Not to be confused with the Carole Lombard and Clark Gable film of the same name.


This film shows the following tropes:

  • Adaptational Alternate Ending: The original novel ends with Stephen’s murder unsolved. Helen and Bill wait for the police in defeat while suspecting each other of the crime. The film ends on a much happier note; once the police arrives they notify the couple they have found Stephen’s killer and the two are absolved.
  • And Now You Must Marry Me: Stephen forces Helen to marry him so that he can inherit the Harknesses’ fortune and make Helen’s life miserable.
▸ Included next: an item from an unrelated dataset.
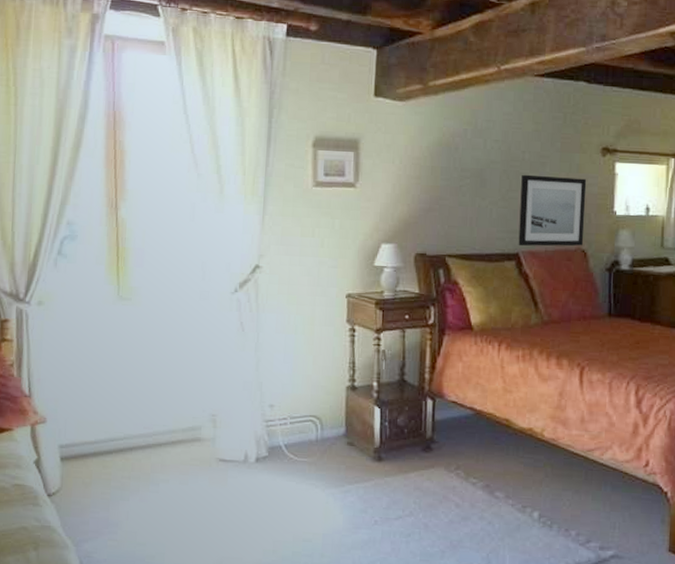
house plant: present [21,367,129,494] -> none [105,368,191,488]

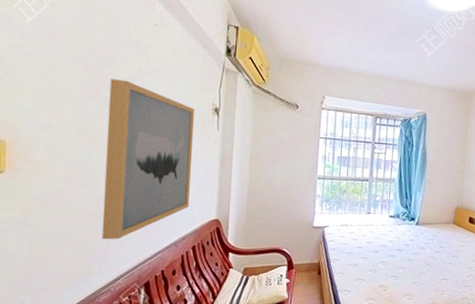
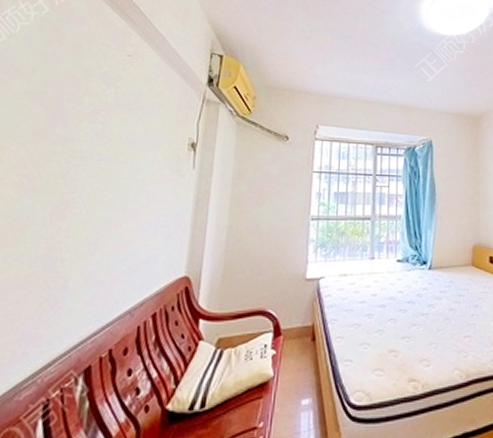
wall art: present [102,79,195,240] -> none [33,114,168,313]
  • Blackmail: Either Helen gives Stephen $500 or he’ll spill the beans about her identity. Of course, this is just a way to trick her into meeting up with him and then being forced to marry him.
  • Blackmail Backfire: Not only was Helen ready to kill Stephen, so was Bill.
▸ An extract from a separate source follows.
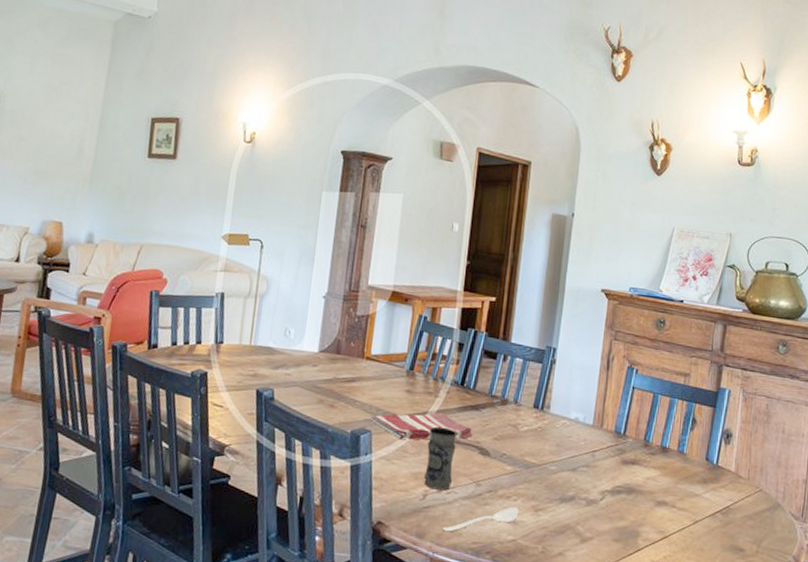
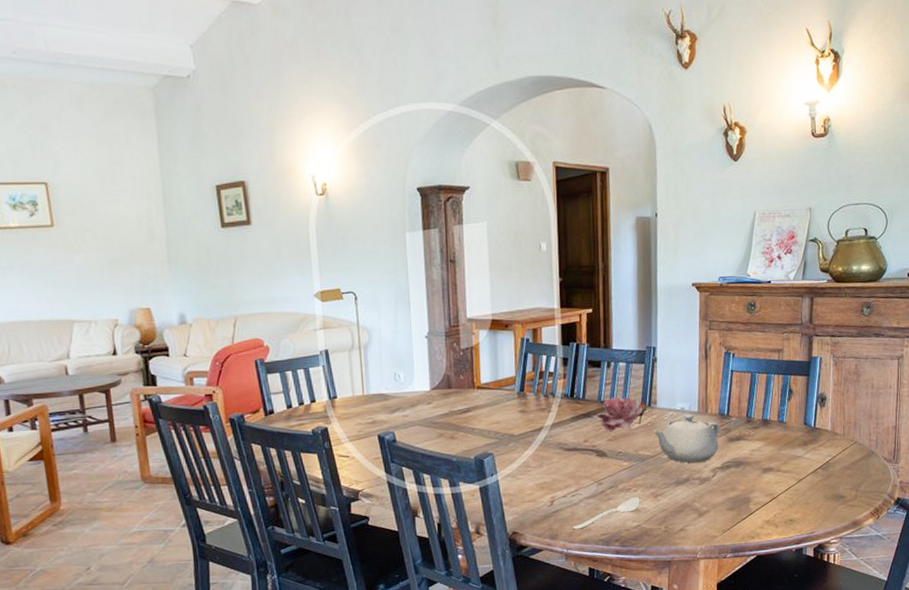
dish towel: present [370,412,472,440] -> none [490,425,587,457]
jar: present [424,426,457,491] -> none [547,438,576,495]
flower: none [485,393,540,430] -> present [597,397,647,431]
teapot: none [542,425,614,482] -> present [653,413,720,463]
  • Convenient Miscarriage: Averted: Helen and the baby survive the train derailment.
  • Cover Identity Anomaly: Helen tries to convince her doctors that she isn’t Patricia Harkness, but they think she's just confused because of the train crash she survived. The Harkness family then takes her in (never knowing what Patricia looked like). She decides to go along with it because she’s penniless and has a newborn baby in tow, but she makes a lot of simple mistakes about Hugh.
  • False Confession: Bill’s mother finds out that there’s something odd happening with Helen, and she connects the dots about Stephen Morley, so she creates a false confession to the murder of Stephen, hoping that it will help Helen from going to jail.
  • Femme Fatale: Stephen’s current girlfriend that we meet in the beginning of the film. It turns out that she was the one who killed him, not Bill.
  • How We Got Here: The film begins with Helen’s narration when the police are coming to the Harkness household, and she knows that she’ll probably go to jail.
  • Mistaken Identity: Helen and the real Patricia Harkness were both in the bathroom (and both pregnant) when the train derailed, and conveniently, Helen put on Patricia’s wedding ring to make sure that she wouldn’t lose it. The authorities then thought that Helen was Patricia.
  • My God, What Have I Done?: Helen is devastated when Grace dies of a heart attack and blames herself.
  • Out-of-Character Alert: This happens constantly to Helen as she tries to pretend to be Patricia: she doesn’t know Hugh’s favourite song, didn’t know that Hugh had a brother, signs her real name when trying out a pen (Bill is the only one to witness this), etc. The family think this is just a result of the train accident, but Bill is the only one that figures out that Patricia isn’t really Patricia. But he doesn’t care.
  • Romancing the Widow: Bill falls for Helen and tries to romance her, but she rejects him because of her false identity.
  • Tempting Fate: Helen mentioning that wearing someone else's wedding ring is bad luck. Cue to the train derailing.
  • Vehicle-Roof Body Disposal: Bill gets rid of Stephen’s body by throwing it on a train going out of town.